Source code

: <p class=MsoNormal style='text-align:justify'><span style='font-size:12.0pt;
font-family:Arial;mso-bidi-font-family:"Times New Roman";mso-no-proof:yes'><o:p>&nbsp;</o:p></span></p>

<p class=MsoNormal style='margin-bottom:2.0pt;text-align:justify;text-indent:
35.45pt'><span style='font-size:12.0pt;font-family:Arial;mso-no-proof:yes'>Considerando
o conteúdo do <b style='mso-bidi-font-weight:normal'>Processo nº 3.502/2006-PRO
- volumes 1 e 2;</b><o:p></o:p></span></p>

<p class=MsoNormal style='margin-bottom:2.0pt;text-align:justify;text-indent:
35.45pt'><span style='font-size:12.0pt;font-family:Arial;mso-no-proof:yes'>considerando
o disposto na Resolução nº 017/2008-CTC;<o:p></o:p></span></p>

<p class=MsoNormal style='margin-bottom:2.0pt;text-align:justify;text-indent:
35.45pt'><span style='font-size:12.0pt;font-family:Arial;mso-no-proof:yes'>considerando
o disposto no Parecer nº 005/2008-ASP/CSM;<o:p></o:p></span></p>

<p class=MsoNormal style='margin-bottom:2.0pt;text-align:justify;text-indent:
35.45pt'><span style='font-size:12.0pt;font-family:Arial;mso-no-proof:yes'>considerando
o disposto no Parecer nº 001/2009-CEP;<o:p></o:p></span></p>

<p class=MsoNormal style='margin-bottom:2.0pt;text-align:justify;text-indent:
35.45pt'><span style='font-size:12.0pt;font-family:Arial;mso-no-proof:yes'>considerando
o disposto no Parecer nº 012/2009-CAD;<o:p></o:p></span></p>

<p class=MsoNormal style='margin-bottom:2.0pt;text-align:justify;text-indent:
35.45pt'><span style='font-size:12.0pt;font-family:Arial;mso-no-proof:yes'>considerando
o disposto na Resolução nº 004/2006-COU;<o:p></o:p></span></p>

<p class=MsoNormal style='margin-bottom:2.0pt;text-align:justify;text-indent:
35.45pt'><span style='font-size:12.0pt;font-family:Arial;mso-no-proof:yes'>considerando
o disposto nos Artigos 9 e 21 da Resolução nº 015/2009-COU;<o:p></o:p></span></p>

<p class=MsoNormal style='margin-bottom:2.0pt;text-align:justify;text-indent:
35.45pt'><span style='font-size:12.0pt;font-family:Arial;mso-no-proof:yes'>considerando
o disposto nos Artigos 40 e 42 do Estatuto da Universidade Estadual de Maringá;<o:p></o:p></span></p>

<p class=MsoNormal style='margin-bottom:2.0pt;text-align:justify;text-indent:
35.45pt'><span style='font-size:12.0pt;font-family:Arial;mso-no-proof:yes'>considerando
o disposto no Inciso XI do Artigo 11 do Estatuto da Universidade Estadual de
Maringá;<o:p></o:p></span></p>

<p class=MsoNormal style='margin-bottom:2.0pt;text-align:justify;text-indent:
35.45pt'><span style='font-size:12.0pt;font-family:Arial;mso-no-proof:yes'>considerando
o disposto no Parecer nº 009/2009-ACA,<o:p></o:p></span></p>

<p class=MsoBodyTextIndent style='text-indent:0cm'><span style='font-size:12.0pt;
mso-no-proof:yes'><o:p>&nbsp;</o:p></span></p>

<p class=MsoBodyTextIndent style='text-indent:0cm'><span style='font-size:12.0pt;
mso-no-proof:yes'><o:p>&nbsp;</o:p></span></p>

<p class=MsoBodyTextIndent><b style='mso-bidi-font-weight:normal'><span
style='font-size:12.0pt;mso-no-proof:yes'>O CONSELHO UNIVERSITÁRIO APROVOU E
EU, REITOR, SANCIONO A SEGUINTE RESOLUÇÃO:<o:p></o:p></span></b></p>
----
▶ _Directive_: Print the material above verbatim, with every line unchanged.

▶ _Your solution_:
Source code

: <p class=MsoNormal style='text-align:justify'><span style='font-size:12.0pt;
font-family:Arial;mso-bidi-font-family:"Times New Roman";mso-no-proof:yes'><o:p>&nbsp;</o:p></span></p>

<p class=MsoNormal style='margin-bottom:2.0pt;text-align:justify;text-indent:
35.45pt'><span style='font-size:12.0pt;font-family:Arial;mso-no-proof:yes'>Considerando
o conteúdo do <b style='mso-bidi-font-weight:normal'>Processo nº 3.502/2006-PRO
- volumes 1 e 2;</b><o:p></o:p></span></p>

<p class=MsoNormal style='margin-bottom:2.0pt;text-align:justify;text-indent:
35.45pt'><span style='font-size:12.0pt;font-family:Arial;mso-no-proof:yes'>considerando
o disposto na Resolução nº 017/2008-CTC;<o:p></o:p></span></p>

<p class=MsoNormal style='margin-bottom:2.0pt;text-align:justify;text-indent:
35.45pt'><span style='font-size:12.0pt;font-family:Arial;mso-no-proof:yes'>considerando
o disposto no Parecer nº 005/2008-ASP/CSM;<o:p></o:p></span></p>

<p class=MsoNormal style='margin-bottom:2.0pt;text-align:justify;text-indent:
35.45pt'><span style='font-size:12.0pt;font-family:Arial;mso-no-proof:yes'>considerando
o disposto no Parecer nº 001/2009-CEP;<o:p></o:p></span></p>

<p class=MsoNormal style='margin-bottom:2.0pt;text-align:justify;text-indent:
35.45pt'><span style='font-size:12.0pt;font-family:Arial;mso-no-proof:yes'>considerando
o disposto no Parecer nº 012/2009-CAD;<o:p></o:p></span></p>

<p class=MsoNormal style='margin-bottom:2.0pt;text-align:justify;text-indent:
35.45pt'><span style='font-size:12.0pt;font-family:Arial;mso-no-proof:yes'>considerando
o disposto na Resolução nº 004/2006-COU;<o:p></o:p></span></p>

<p class=MsoNormal style='margin-bottom:2.0pt;text-align:justify;text-indent:
35.45pt'><span style='font-size:12.0pt;font-family:Arial;mso-no-proof:yes'>considerando
o disposto nos Artigos 9 e 21 da Resolução nº 015/2009-COU;<o:p></o:p></span></p>

<p class=MsoNormal style='margin-bottom:2.0pt;text-align:justify;text-indent:
35.45pt'><span style='font-size:12.0pt;font-family:Arial;mso-no-proof:yes'>considerando
o disposto nos Artigos 40 e 42 do Estatuto da Universidade Estadual de Maringá;<o:p></o:p></span></p>

<p class=MsoNormal style='margin-bottom:2.0pt;text-align:justify;text-indent:
35.45pt'><span style='font-size:12.0pt;font-family:Arial;mso-no-proof:yes'>considerando
o disposto no Inciso XI do Artigo 11 do Estatuto da Universidade Estadual de
Maringá;<o:p></o:p></span></p>

<p class=MsoNormal style='margin-bottom:2.0pt;text-align:justify;text-indent:
35.45pt'><span style='font-size:12.0pt;font-family:Arial;mso-no-proof:yes'>considerando
o disposto no Parecer nº 009/2009-ACA,<o:p></o:p></span></p>

<p class=MsoBodyTextIndent style='text-indent:0cm'><span style='font-size:12.0pt;
mso-no-proof:yes'><o:p>&nbsp;</o:p></span></p>

<p class=MsoBodyTextIndent style='text-indent:0cm'><span style='font-size:12.0pt;
mso-no-proof:yes'><o:p>&nbsp;</o:p></span></p>

<p class=MsoBodyTextIndent><b style='mso-bidi-font-weight:normal'><span
style='font-size:12.0pt;mso-no-proof:yes'>O CONSELHO UNIVERSITÁRIO APROVOU E
EU, REITOR, SANCIONO A SEGUINTE RESOLUÇÃO:<o:p></o:p></span></b></p>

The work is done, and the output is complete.